Le tableau ci-dessous indique les productions laitières permises par cette même prairie, à savoir une pâture maigre d’altitude à graminées à feuilles fines. Jusqu’à 900-1000°C les productions laitières permises sont très correctes par rapport à un élevage moyen de montagne, soit 19-20 kg/VL/jour. L’énergie est limitante. A partir de la période des premiers foins (900-1000°C),  UFL et PDIN deviennent limitants d’où la nécessité d’adapter la complémentation en concentrés par rapport aux objectifs de production. Mais à fin juillet (1500°C) la production permise par cette herbe sur pied (soit 13 kg/jour) reste supérieure à celle d’un foin, et il faut attendre la fin août pour avoir une production permise par l’herbe équivalente à celle d’un foin moyen (soit 8 kg/jour).

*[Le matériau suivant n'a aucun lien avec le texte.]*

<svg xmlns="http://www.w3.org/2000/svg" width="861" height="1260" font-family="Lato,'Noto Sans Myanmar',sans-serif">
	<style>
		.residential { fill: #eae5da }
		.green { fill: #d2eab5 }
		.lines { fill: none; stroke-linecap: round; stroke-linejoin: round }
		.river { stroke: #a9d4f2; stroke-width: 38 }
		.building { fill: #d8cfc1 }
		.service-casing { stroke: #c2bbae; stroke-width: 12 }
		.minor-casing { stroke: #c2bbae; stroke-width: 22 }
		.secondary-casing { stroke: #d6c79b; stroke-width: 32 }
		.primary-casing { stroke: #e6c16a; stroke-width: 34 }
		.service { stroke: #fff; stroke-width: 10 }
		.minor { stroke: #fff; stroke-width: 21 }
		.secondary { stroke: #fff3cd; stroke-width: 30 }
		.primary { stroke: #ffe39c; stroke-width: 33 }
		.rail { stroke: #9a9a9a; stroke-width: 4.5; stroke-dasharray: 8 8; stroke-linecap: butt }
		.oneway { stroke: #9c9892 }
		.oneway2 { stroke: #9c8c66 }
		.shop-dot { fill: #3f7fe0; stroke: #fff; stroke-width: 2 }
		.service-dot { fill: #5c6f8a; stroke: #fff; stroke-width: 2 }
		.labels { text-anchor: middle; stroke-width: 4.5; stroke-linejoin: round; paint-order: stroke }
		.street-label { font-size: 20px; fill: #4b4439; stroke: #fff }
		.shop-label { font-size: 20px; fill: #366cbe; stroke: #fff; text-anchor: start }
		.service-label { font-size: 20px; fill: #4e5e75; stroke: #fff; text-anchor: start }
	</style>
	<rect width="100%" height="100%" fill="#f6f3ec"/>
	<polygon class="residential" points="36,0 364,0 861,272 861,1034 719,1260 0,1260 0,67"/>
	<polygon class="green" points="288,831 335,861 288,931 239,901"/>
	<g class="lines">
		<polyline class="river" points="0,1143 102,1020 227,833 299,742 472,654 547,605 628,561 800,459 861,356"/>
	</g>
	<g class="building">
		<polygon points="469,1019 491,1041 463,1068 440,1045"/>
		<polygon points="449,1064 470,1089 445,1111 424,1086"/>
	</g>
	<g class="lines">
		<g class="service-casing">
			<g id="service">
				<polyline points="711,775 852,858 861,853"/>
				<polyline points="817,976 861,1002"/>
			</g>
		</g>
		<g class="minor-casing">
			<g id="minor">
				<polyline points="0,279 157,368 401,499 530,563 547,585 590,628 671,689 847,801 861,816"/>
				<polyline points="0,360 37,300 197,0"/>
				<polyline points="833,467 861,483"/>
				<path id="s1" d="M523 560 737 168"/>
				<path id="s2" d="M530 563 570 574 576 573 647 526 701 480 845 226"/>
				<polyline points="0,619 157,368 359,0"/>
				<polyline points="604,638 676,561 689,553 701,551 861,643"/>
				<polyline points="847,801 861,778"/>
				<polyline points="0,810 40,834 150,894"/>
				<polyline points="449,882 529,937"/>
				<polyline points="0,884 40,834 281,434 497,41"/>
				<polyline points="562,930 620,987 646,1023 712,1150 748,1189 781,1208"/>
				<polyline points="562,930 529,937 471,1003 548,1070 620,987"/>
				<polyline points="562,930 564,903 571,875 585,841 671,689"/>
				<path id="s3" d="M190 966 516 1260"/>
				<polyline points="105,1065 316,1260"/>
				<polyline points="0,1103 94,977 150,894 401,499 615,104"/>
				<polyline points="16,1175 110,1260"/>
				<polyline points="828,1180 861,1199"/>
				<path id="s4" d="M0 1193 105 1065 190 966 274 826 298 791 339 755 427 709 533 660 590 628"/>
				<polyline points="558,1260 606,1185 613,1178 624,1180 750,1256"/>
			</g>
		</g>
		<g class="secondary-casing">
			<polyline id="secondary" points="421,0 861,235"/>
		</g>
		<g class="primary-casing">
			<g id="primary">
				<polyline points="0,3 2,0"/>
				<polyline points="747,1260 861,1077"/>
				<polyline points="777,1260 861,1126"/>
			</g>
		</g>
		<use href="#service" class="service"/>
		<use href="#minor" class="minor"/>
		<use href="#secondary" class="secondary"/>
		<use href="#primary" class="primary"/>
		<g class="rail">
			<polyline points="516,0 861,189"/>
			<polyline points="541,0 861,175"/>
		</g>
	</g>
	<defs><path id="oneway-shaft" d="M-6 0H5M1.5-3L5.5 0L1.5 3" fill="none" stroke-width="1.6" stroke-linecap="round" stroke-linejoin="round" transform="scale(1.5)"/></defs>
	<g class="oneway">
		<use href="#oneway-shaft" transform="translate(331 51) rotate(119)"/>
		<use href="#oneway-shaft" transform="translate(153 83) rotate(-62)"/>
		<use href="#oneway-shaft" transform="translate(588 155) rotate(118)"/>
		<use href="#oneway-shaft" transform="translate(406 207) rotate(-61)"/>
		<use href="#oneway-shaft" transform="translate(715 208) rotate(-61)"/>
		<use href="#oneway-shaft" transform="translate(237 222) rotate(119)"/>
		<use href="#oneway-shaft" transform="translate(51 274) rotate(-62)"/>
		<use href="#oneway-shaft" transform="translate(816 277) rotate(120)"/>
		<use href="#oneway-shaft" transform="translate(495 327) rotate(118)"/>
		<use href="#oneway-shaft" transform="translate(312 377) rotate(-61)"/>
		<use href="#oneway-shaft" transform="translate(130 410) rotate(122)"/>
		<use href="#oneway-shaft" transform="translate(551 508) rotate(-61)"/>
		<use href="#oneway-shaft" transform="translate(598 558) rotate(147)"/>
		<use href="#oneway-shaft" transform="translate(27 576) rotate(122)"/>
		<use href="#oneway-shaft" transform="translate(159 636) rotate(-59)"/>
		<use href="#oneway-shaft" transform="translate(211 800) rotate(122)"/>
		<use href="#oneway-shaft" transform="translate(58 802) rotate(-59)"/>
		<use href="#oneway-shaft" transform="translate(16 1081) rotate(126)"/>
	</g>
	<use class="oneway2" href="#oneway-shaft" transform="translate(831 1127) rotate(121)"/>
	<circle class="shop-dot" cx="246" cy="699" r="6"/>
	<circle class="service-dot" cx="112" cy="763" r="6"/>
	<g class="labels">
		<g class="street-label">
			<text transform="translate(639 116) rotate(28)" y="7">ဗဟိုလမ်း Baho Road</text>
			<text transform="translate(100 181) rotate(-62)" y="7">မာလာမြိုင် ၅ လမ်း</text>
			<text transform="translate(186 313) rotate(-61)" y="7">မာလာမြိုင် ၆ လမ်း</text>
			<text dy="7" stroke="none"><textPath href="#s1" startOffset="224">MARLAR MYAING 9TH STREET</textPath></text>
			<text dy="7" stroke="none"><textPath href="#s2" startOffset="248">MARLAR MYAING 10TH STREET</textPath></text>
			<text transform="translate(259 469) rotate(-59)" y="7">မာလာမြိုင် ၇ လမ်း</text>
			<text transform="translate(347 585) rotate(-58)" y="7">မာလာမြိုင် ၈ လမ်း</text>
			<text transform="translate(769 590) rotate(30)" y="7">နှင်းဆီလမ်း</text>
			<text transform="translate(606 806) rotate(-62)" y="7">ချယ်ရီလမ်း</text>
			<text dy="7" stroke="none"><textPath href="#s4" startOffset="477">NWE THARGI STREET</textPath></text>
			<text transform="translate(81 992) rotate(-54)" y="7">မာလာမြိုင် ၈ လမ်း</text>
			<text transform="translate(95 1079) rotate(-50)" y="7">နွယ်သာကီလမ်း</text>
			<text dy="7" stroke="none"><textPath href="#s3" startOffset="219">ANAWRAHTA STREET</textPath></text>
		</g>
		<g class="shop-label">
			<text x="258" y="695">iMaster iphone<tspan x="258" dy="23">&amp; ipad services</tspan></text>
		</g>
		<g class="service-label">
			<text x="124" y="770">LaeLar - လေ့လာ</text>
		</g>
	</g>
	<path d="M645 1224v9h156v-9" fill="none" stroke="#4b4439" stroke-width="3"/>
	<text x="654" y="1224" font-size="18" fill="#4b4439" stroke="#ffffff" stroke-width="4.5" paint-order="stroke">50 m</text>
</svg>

Les pâtures maigres d’altitude présentes sur nos montagnes, bien que peu productives, peuvent apporter des réponses en terme de production grâce à leur saisonnalité décalée par rapport aux prairies plus productives et leur capacité à offrir une ressource fourragère de valeur correcte même tard en saison. Elles peuvent notamment être utilisées pour combler un « trou » de pâturage sur l’été et permettre d’attendre les regains derrière fauche. Elles conviennent pour des systèmes d’élevage avec des objectifs zootechniques modérées (VL à 4000-5000 l) et peuvent contribuer à l’adaptation des élevages de montagne aux évolutions du climat. Une attention particulière devra être apportée à la complémentation en concentrés en fonction des objectifs de production.